Или про идиотов-учителей.

– А дальше, Владыка… дальше самое странное. Лернейский яд убийственен для смертных. Для бессмертных, как выяснилось, – это вечное мучение. Хирон не может излечить себя ничем, и ученички ему не могут помочь. Пеан, наш лекарь, конечно, мог бы… так кентавр же в стороне от Олимпа, вот и не обращается. Правильно делает. Зевс не забыл отказа Хирона сражаться в наших рядах в Титаномахии. Кентавр будет мучиться долго… даже если и попросит.

Теперь я посмотрел на Таната, который задумчиво водил пальцем по лезвию клинка.

– Он звал, – отозвался Убийца тихо. – Один раз, когда мучения стали слишком сильными. Хотел заглушить боль глотком из Леты.

– А ты, конечно, отказал, – бодро кивнул Гермес и почесал бородавку на щеке. Бородавка возникла только что, на идеальной коже. – Где это видано – бессмертных под меч пускать. Ах, он еще и в подземное царство собирался?! Ну, это уже совсем…

Да уж, племянничек, совсем. Эта истина достает головой до неба. В олимпийские ворота ее не пропихнешь: на ней держится разница между нами и смертными.
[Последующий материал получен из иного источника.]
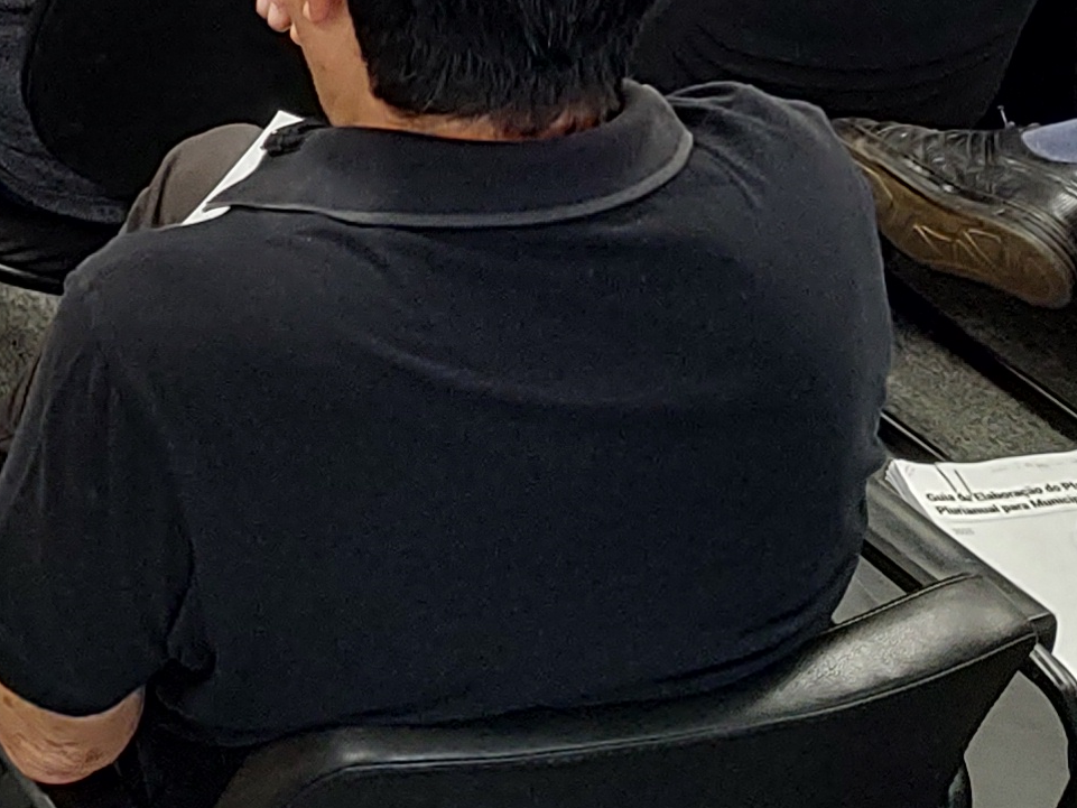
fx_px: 3049
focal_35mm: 98
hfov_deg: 19.2
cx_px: -131
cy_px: -772
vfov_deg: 13.2
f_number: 1.8
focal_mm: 5.56
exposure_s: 1/60
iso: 289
Бессмертный не может умереть.

Вот только мне до рези, до боли в плечах нужно, чтобы он умер.

– Хирон принял отказ?

На черное лезвие клинка Таната налипли разноцветные волоски. Убийца не торопясь счищал их тряпицей, и железо чуть слышно благодарно пело что-то о новых смертях.
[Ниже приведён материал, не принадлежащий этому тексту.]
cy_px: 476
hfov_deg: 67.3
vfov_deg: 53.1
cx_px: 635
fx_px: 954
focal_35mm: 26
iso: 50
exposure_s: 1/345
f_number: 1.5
– «Берись за свой меч, подземный ублюдок! – процитировал бог смерти. – Трус! Мертвожор! Падальщик!»

Гермес тихо присвистнул, пробормотал: «А его ещё мудрым называют…»

– Это и было мудрым. Он пытался вынудить тебя на удар.

Тряпица замедлила ход по клинку.

– Под конец вспомнил даже ту историю с Сизифом. И с женой Адмета. Напоминал, что Алкид, - словно в издевательство – смертное, а не геройское имя, – его ученик.

Гермес немного подумал и сместил седалище на локоть подальше от Таната. Так было спокойнее.

Кто-то из недобитых воинов, бродивших среди трупов, заметил троих под деревом, побежал в сторону дуба, отчаянно и бессмысленно разевая рот. Что он там кричал? Что мы, мрази, прохлаждаемся, когда такое? Что сидим рядом с какой-то рыжей? И да кто мы вообще такие, чтобы просто смотреть?

Не добежал, схватил ледяное молчание, споткнулся о вылезший из земли корень…

Черные крылья взметнулись, почти коснувшись лица. Лезвие клинка едва заметно мелькнуло над головой лежащего воина, а в следующий миг Танат сидел уже на прежнем месте и протирал меч заново.